Starting a new C++ project from scratch means making a lot of tooling decisions up front: build system, testing framework, static analysis, sanitizers, CI. Get it wrong early and you’re either fighting your build system later or flying blind without good diagnostics. I put together cpp-starter to solve this once.

What’s Included

  • CMake + Ninja as the build system, targeting C++23
  • Google Test for unit testing
  • clang-tidy and cppcheck for static analysis
  • clang-format for consistent formatting
  • AddressSanitizer (ASAN) and ThreadSanitizer (TSAN) for runtime memory and concurrency checks
  • GitHub Actions CI that runs tests and analysis on every push

Project Structure

cpp-starter/
├── source/          # Header-only library
├── test/            # Google Test unit tests
├── benchmark/       # Benchmarks
├── cmake/           # CMake modules (lint, gtest, dev-mode)
├── CMakeLists.txt
└── CMakePresets.json

The layout follows Pitchfork conventions for standardized C/C++ projects. The core argument: if most open source C++ projects share the same structure, you can orient yourself in an unfamiliar codebase almost immediately — no documentation required.

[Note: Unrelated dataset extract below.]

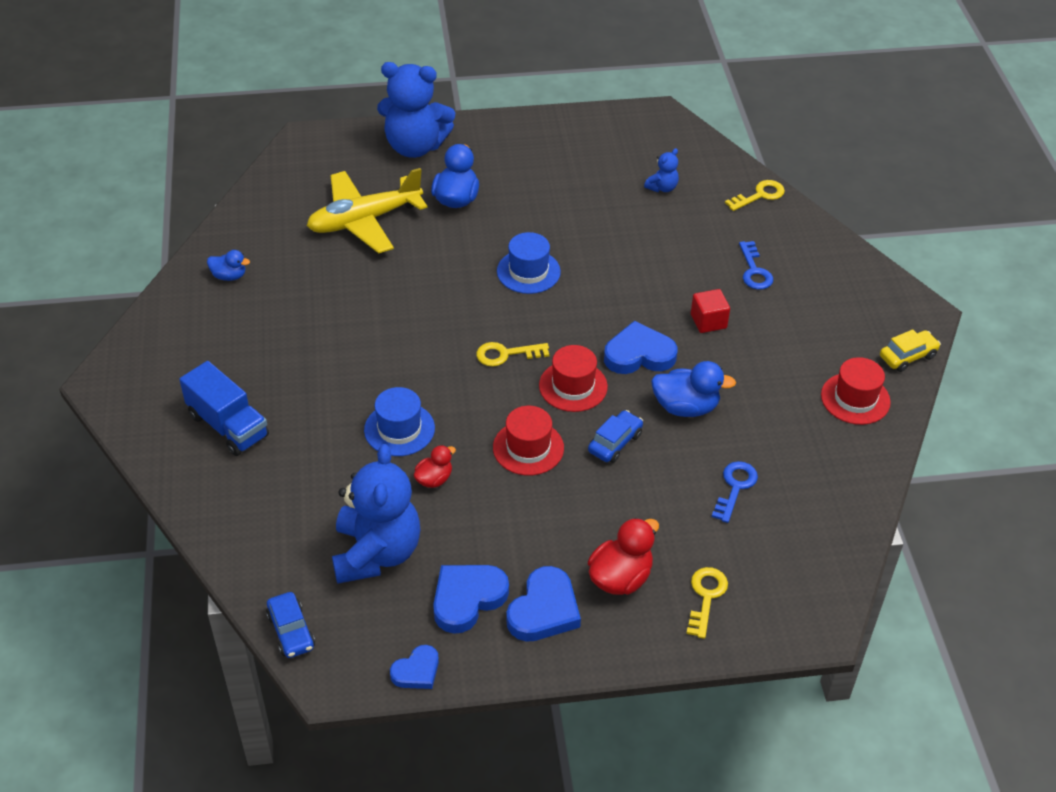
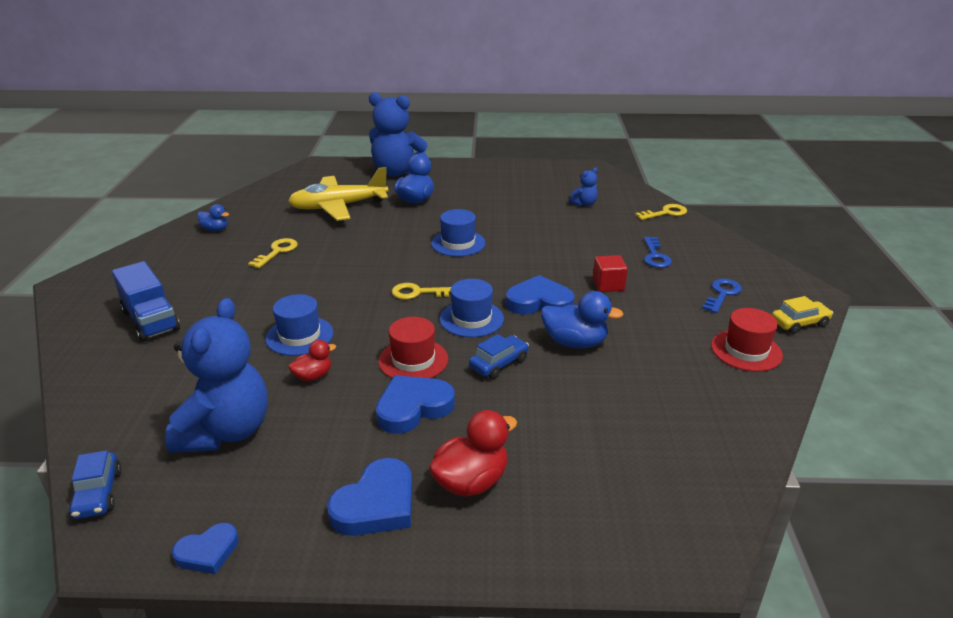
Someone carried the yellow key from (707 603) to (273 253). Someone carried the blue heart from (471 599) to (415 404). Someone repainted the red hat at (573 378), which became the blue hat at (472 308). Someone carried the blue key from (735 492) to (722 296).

There’s also a mechanical benefit. A flat list of files means finding what you need is O(N). A well-organized folder hierarchy turns that into O(log N) — you make a sequence of narrowing decisions and arrive at the right place much faster. The folder structure acts as an index.

CMake Presets

Four presets cover the main development modes:

Preset Purpose
dev Debug build, strict warnings, static analysis
asan AddressSanitizer — catches heap overflows, use-after-free
tsan ThreadSanitizer — catches data races
bench RelWithDebInfo build for benchmarking

The dev preset enables -Wall -Wextra -Wpedantic -Wconversion -Wsign-conversion -Wshadow. ASAN and TSAN run as separate presets since they can’t be combined; both add -fno-omit-frame-pointer for readable stack traces.

Static Analysis

clang-tidy and cppcheck are wired into the build targets via CMake target properties, so analysis runs automatically as part of every build — no separate step needed.

Jason Turner and the Production vs. Learning Tradeoff

Jason Turner’s C++ Best Practices is a thorough survey of every tool worth having: package managers, fuzz testers, mutation testers, coverage tools, multiple CI backends, Docker, WebAssembly builds. His cmake_template operationalizes all of it.

It’s an excellent production template. It’s also a lot to absorb if your goal is to quickly explore a topic in C++.

cpp-starter is aimed at a different use case: I want to learn about this topic and get up to speed without fully productionizing it. Fewer moving parts, less to configure, quicker to clone and start writing code.

That said, clang-tidy, cppcheck, and clang-format are non-negotiable even for learning projects. Adding them later means cleaning up accumulated warnings and reformatting an entire codebase at once — a painful migration that’s easy to avoid by starting with them wired in from the first commit.